Nice, to have the President of the United States undermining federal immigration law - which the Arizona law mimics for laughs.

Meanwhile:

- immigration "rights" forces march in lockstep with communists on May 1st: May Day / Che Day. Both having the same agenda of undermining American law.

- our border remains negligently unsecure under the Obama administration, as with his predecessors, allowing an illegal invasion to continue to endanger American citizens.

- the American political Left yawns at Arizona's crisis and agonizes only about racial profiling.

- racial groups like La Raza and MeCHa push for "chicano studies" programs in schools in the West that promote Reconquista and Aztlan - the future chicano state reclaimed in America's West after the collapse of Washington. And we tolerate that?

There will be a backlash against the Left's backlash on the AZ law. It's on.

Saturday, May 01, 2010

American Left Outraged over Wrong Things

The American political left is outraged - outraged I tell you! - regarding the newly signed Arizona immigration law. But, as usual, they are outraged over the wrong things.

The good people of Arizona, in a reasonable attempt to protect themselves against an ongoing criminal invasion of their state that sees 650,000 (probably more) people trespassing there and border chaos and violence that endangers every one of them, acted where a negligent federal government has not.

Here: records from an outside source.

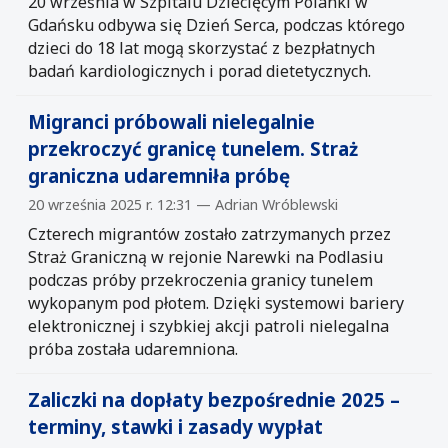
20 września w Szpitalu Dziecięcym Polanki w
Gdańsku odbywa się Dzień Serca, podczas którego
dzieci do 18 lat mogą skorzystać z bezpłatnych
badań kardiologicznych i porad dietetycznych.
Migranci próbowali nielegalnie
przekroczyć granicę tunelem. Straż
graniczna udaremniła próbę
20 września 2025 r. 12:31 — Adrian Wróblewski
Czterech migrantów zostało zatrzymanych przez
Straż Graniczną w rejonie Narewki na Podlasiu
podczas próby przekroczenia granicy tunelem
wykopanym pod płotem. Dzięki systemowi bariery
elektronicznej i szybkiej akcji patroli nielegalna
próba została udaremniona.
Zaliczki na dopłaty bezpośrednie 2025 –
terminy, stawki i zasady wypłat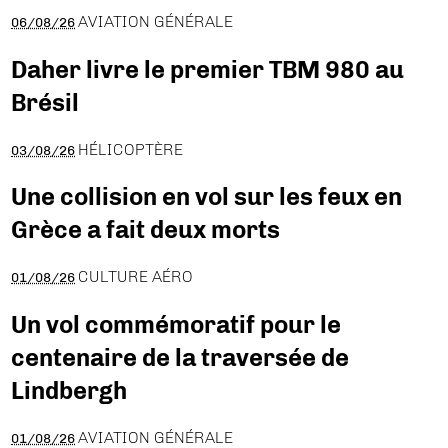
AVIATION GÉNÉRALE
06/08/26
Daher livre le premier TBM 980 au
Brésil
HÉLICOPTÈRE
03/08/26
Une collision en vol sur les feux en
Grèce a fait deux morts
CULTURE AÉRO
01/08/26
Un vol commémoratif pour le
centenaire de la traversée de
Lindbergh
AVIATION GÉNÉRALE
01/08/26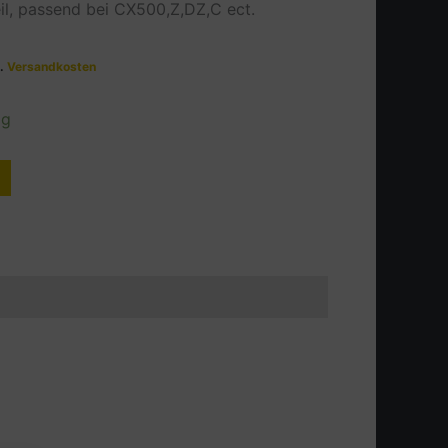
il, passend bei CX500,Z,DZ,C ect.
l.
Versandkosten
ig
Alternative: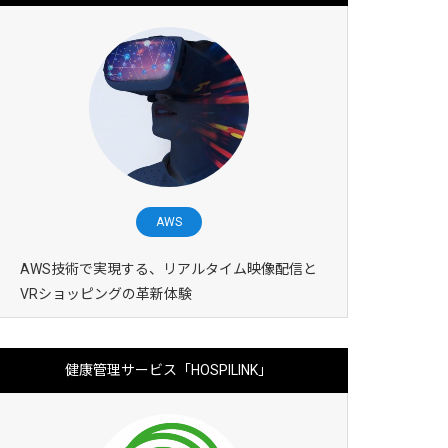
AWS
AWS技術で実現する、リアルタイム映像配信と
VRショッピングの革新体験
健康管理サービス「HOSPILINK」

Does the American political left have empathy for the very REAL crisis that their fellow citizens find themselves in? No. Not at all. Instead, they vilify them - with unwarranted charges of "racist!" and "Nazi" and agonize only on the POTENTIAL for racial profiling. A potential, I should add, mitigated by the good-faith efforts of the Arizona legislators to craft wording in their law that prohibits racial profiling.

I have three questions for my friends on the political left - many of whom I hung out with at EbertFest 2010 last week:

1. Are you paying attention to, reading about, the crisis in Arizona? I'm talking about the border violence that has spilled over to Arizona and made it essentially a war zone that endangers them, and simultaneously crushes them with the cost?

If so, why aren't you outraged at the murders, kidnappings, drug crime, and identity theft that plagues Arizona?

2. Have you no empathy for your fellow citizens and their crisis? If not, may I respectfully say that your empathy is misplaced with the lawless.

3. What is your solution to Arizona's crisis? Open Borders? Amnesty for those who have illegally crossed our borders? Ignoring our immigration laws? Vilification of good people and fellow citizens? What is your solution?

Apparently, watching today's May Day rallies, the American Left's solution is to join forces with the Communist Party and the Reconquista movement on May Day / Che Day to continue to destabilize American sovereignty and democracy. See Michelle Malkin's coverage of today's rallies here. Does anyone on the American political left see a problem with this?

The accusations of racism and Nazi are outrageous, over the top, and must stop.

I stand with the good people of Arizona in confronting their existential crisis.